Add space-format characters to str.strip

nuno · March 19, 2021, 10:00pm

str.strip() (str.strip(None)) removes the leading and trailing characters whose Unicode property White_Space is yes, but leaves invisible space formatters like joiners, non-joiners, and separators.

IMO, this is an unexpected behavior that can lead to hard-to-detect “errors”, like sorting strings that begin with an A after Z or stopping whitespace stripping in the middle of a whitespace substring.

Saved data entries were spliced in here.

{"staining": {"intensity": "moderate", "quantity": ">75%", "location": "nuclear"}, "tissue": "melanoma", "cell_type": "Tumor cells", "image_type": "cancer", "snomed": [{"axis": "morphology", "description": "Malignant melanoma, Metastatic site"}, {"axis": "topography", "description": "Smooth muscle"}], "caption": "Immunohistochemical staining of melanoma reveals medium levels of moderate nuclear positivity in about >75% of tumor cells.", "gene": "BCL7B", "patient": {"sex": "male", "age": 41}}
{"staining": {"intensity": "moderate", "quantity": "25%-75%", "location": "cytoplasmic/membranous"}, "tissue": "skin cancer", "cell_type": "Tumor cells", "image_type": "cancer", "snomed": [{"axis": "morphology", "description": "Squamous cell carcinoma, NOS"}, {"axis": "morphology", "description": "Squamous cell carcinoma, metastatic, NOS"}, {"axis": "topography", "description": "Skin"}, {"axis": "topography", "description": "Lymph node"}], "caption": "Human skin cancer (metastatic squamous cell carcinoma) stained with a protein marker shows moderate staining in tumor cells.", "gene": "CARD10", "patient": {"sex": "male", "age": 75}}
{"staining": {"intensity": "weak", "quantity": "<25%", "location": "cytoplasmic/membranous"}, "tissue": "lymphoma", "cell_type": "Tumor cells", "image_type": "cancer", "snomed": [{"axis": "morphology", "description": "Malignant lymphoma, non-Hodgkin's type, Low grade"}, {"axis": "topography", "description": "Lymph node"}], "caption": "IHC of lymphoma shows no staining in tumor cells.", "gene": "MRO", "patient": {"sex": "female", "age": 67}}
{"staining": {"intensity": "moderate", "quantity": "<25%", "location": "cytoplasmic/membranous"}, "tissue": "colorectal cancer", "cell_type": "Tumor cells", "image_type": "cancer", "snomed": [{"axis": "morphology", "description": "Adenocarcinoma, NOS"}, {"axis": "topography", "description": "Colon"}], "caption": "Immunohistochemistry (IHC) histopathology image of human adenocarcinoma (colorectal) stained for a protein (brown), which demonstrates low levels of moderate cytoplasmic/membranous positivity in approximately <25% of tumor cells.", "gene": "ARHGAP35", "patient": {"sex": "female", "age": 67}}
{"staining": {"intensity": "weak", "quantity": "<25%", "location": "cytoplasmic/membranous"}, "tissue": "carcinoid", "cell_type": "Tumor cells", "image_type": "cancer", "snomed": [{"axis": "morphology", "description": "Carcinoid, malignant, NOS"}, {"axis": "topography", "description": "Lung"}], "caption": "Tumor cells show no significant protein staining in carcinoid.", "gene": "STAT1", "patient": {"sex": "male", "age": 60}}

Also, the purpose of these characters is to control the joining of adjacent characters; so they have no function at the ends of a string, which IMO makes them even better candidates for removal in the default stripping.

As an example:

from enum import IntEnum


class NonWhiteSpace(IntEnum):
    '''Joiners, non-joiners, and separators.
    '''
    CGJ  = 0x34f   # Combining Grapheme Joiner
    MVS  = 0x180e  # Mongolian vowel separator
    ZWSP = 0x200b  # Zero-width space
    ZWJN = 0x200c  # Zero-width non-joiner
    ZWJ  = 0x200d  # Zero-width joiner
    WJ   = 0x2060  # Word joiner
    BOM  = 0xfeff  # Byte Order Mark, formerly ZWNBSP
                   #   (zero-width non-breaking space)


for c in NonWhiteSpace:
    s = chr(c) + 'A'
    ss = f"    {chr(c)}    A     {chr(c)}    "

    print(f'''\
    {c.name} - {hex(c)}
      (A == {s.strip()}) is {s.strip() == 'A'}
      no strip:  "{ss}"
      strip:     "{ss.strip()}"
      sorted list:    {{}}
      sorted string:  {{}}
    '''.format(''.join(sorted(['A', s, 'Z'])),
               ''.join(sorted('A' + s + 'Z'))))

shows:

    CGJ - 0x34f
      (A == ͏A) is False
      no strip:  "    ͏    A     ͏    "
      strip:     "͏    A     ͏"
      sorted list:    AZ͏A
      sorted string:  AAZ͏

… and so on.

I’ve also included the BOM, which is not always invisible (is usually displayed with the replacement character - a question mark inside a black diamond) but served as a non-breaking space before Unicode 3.2.